=== Section Start ===

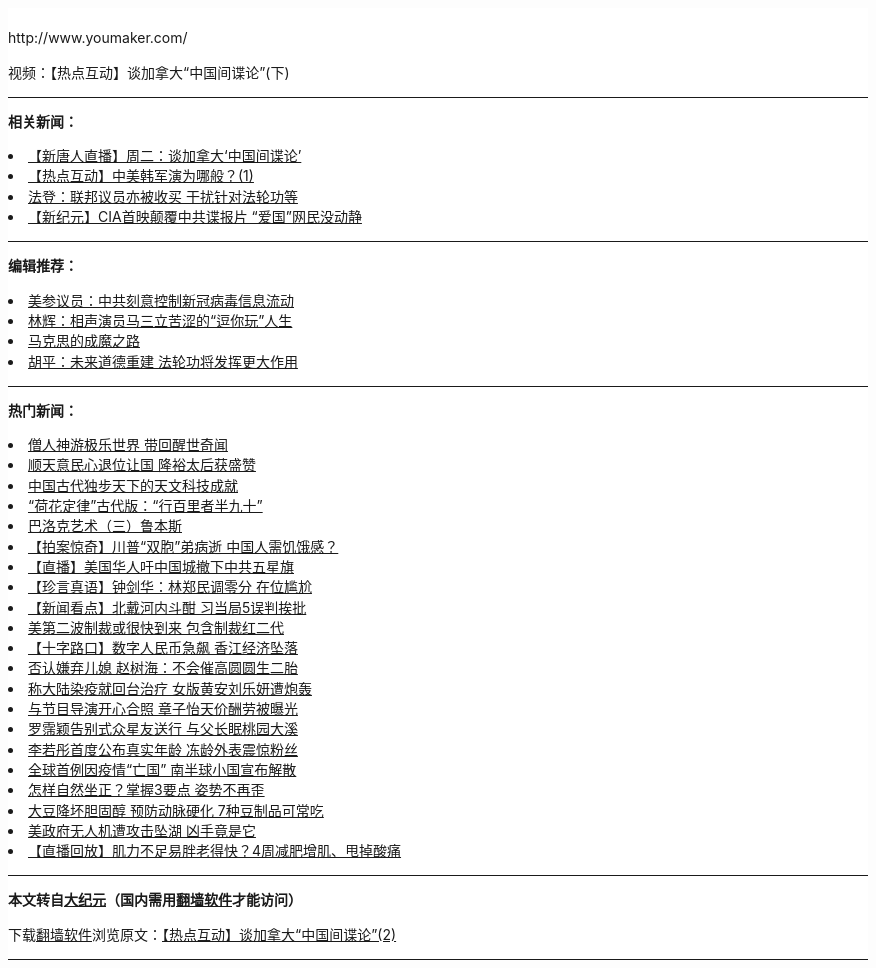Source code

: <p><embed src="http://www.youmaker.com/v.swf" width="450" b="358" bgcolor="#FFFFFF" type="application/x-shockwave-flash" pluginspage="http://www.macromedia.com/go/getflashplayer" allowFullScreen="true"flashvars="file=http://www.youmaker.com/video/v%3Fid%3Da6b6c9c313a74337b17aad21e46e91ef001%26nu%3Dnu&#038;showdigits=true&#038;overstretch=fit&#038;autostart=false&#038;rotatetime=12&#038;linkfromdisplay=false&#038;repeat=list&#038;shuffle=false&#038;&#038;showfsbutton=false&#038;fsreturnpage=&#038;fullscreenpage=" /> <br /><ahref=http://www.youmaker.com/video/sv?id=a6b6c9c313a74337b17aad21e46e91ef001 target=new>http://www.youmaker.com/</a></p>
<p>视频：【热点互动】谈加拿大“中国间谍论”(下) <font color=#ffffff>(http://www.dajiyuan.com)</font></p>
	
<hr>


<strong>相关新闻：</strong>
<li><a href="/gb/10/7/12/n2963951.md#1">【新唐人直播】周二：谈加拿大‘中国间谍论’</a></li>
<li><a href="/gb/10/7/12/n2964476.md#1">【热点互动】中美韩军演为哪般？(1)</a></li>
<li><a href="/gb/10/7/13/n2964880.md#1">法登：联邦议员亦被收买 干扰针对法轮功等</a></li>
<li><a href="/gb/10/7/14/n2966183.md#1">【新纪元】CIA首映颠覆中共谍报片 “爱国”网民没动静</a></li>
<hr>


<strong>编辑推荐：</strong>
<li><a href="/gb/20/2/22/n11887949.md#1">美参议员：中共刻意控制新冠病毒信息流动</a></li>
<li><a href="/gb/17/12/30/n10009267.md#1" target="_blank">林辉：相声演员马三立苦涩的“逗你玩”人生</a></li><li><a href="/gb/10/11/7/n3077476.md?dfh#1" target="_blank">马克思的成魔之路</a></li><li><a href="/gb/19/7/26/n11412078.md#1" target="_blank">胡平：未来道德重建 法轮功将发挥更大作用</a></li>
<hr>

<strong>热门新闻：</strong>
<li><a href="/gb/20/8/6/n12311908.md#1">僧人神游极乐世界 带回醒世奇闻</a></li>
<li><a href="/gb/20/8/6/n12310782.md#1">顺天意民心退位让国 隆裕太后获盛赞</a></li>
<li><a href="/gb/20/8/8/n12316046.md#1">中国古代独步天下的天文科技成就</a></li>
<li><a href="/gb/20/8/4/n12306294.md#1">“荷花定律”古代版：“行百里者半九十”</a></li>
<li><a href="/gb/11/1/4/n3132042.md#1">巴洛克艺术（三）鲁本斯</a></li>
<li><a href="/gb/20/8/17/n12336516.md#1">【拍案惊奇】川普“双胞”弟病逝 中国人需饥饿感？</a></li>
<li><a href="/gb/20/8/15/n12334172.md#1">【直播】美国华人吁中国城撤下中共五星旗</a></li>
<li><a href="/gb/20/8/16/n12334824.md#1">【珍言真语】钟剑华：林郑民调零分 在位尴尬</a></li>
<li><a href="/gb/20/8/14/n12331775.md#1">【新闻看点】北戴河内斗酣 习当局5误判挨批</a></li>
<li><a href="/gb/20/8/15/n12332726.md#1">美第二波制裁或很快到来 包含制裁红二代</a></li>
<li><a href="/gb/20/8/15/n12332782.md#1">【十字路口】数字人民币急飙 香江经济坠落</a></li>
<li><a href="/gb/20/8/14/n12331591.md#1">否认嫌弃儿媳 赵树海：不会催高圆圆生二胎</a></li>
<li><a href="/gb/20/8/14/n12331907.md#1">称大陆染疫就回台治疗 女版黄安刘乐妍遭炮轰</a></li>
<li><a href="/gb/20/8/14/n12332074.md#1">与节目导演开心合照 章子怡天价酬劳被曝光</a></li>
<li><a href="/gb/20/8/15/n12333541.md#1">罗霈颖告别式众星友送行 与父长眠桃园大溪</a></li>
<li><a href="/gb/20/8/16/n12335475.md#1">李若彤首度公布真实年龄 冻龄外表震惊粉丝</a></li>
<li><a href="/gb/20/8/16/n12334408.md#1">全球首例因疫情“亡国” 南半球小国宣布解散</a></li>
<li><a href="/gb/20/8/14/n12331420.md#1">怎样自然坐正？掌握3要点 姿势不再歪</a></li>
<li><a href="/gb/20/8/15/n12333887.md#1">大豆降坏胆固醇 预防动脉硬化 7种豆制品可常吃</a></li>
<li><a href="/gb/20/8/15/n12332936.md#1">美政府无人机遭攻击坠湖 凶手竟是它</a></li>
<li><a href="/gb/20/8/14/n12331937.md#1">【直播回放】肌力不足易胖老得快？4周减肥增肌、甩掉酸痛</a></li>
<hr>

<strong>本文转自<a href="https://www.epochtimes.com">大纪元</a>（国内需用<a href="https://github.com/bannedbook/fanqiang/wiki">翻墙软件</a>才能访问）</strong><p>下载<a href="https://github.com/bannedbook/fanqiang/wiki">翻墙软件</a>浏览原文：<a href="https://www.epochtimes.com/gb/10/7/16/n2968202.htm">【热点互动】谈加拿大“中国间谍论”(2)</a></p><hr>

=== Section End ===
=== Section Start ===

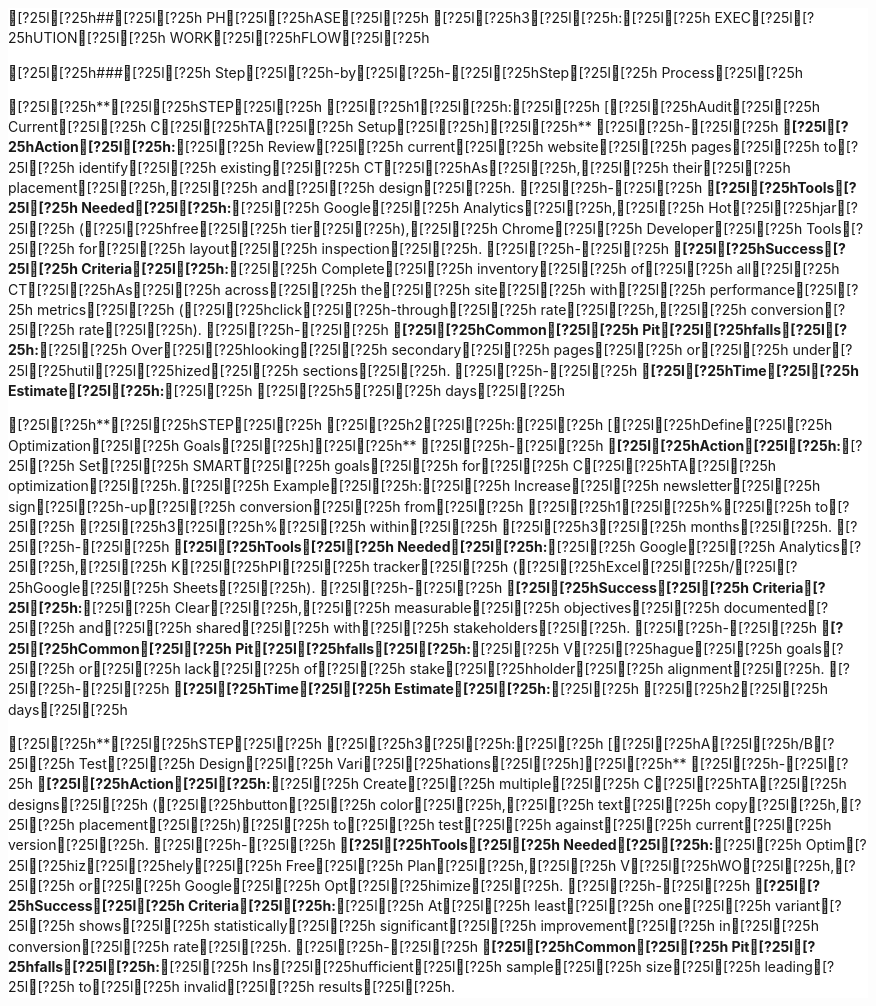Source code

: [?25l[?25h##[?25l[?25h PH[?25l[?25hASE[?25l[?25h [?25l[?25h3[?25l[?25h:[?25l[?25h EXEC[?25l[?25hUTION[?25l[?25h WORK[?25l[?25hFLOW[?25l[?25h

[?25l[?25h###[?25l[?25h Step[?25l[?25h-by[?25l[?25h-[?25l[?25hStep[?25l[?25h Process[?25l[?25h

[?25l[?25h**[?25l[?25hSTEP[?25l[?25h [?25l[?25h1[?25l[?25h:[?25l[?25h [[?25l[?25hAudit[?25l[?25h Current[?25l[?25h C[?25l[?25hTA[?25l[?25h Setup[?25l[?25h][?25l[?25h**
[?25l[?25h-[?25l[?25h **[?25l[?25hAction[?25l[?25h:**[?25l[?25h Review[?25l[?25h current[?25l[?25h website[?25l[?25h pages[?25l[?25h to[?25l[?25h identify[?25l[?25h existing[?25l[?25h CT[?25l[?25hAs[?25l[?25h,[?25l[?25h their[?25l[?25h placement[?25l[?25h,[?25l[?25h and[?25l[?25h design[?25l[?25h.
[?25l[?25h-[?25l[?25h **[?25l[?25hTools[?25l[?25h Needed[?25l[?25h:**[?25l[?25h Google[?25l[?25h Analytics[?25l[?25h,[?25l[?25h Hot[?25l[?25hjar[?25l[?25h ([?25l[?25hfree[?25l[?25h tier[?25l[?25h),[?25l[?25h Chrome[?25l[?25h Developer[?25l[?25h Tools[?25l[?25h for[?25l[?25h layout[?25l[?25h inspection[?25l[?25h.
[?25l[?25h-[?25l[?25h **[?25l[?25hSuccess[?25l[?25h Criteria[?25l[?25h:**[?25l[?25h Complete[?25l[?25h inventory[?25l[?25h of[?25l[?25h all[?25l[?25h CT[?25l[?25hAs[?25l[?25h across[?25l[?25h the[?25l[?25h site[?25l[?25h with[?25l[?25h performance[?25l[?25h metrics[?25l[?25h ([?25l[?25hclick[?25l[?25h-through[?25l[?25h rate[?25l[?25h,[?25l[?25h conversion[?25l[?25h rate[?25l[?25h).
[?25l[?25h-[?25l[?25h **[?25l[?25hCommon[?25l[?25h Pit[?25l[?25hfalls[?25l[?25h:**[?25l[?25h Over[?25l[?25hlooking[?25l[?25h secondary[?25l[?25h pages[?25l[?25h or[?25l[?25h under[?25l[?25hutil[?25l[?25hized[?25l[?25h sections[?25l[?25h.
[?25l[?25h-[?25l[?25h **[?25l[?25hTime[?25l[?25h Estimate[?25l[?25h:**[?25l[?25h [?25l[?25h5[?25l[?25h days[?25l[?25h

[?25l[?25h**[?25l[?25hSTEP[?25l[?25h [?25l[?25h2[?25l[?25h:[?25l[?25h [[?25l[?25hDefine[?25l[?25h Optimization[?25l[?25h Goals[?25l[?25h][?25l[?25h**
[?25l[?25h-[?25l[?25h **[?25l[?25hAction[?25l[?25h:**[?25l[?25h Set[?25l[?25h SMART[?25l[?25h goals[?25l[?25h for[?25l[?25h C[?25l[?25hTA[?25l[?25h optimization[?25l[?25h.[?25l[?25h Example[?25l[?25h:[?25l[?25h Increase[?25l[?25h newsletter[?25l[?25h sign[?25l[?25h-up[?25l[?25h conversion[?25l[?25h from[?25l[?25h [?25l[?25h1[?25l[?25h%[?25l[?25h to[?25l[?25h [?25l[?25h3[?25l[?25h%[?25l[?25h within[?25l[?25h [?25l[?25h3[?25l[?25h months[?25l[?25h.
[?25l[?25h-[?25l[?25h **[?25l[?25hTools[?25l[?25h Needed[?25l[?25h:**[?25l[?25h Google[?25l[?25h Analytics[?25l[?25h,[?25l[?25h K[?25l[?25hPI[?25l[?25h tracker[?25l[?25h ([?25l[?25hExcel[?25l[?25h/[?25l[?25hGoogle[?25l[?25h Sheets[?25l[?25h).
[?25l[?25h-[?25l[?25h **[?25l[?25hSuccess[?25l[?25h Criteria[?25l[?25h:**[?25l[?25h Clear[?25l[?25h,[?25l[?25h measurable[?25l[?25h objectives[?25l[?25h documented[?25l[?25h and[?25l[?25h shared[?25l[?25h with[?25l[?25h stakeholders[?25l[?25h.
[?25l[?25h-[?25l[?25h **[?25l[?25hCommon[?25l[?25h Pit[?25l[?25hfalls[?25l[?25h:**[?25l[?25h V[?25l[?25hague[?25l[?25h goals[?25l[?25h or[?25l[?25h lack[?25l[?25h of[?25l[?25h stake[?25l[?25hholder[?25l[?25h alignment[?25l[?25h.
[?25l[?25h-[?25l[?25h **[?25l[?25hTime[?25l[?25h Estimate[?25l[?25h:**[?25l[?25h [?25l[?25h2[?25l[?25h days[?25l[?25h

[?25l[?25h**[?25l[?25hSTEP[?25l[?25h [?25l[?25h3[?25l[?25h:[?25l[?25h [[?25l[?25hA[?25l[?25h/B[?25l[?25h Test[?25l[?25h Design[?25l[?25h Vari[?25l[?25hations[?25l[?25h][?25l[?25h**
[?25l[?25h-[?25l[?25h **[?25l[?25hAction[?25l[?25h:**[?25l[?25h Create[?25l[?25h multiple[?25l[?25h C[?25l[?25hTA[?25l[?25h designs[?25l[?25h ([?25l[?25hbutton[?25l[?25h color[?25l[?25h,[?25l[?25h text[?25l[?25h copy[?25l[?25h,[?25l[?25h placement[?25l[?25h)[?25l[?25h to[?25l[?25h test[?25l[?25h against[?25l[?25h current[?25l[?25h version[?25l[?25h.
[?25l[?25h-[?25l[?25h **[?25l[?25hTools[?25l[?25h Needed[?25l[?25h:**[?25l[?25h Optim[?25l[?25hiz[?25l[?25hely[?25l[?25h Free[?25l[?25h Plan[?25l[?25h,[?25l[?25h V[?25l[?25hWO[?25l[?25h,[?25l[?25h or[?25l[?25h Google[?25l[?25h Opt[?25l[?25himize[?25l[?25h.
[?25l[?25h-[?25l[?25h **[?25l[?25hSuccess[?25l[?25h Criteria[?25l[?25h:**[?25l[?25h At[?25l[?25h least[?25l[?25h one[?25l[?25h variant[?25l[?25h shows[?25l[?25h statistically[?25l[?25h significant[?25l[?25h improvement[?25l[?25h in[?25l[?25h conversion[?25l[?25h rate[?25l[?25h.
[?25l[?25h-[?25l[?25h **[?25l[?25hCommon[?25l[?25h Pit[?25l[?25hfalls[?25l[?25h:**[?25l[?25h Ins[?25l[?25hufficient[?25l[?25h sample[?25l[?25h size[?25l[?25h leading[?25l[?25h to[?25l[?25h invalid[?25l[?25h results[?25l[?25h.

=== Section End ===

Task statement:
Please count the lines above that contain the string "strong" and give only that number.

Task result:
4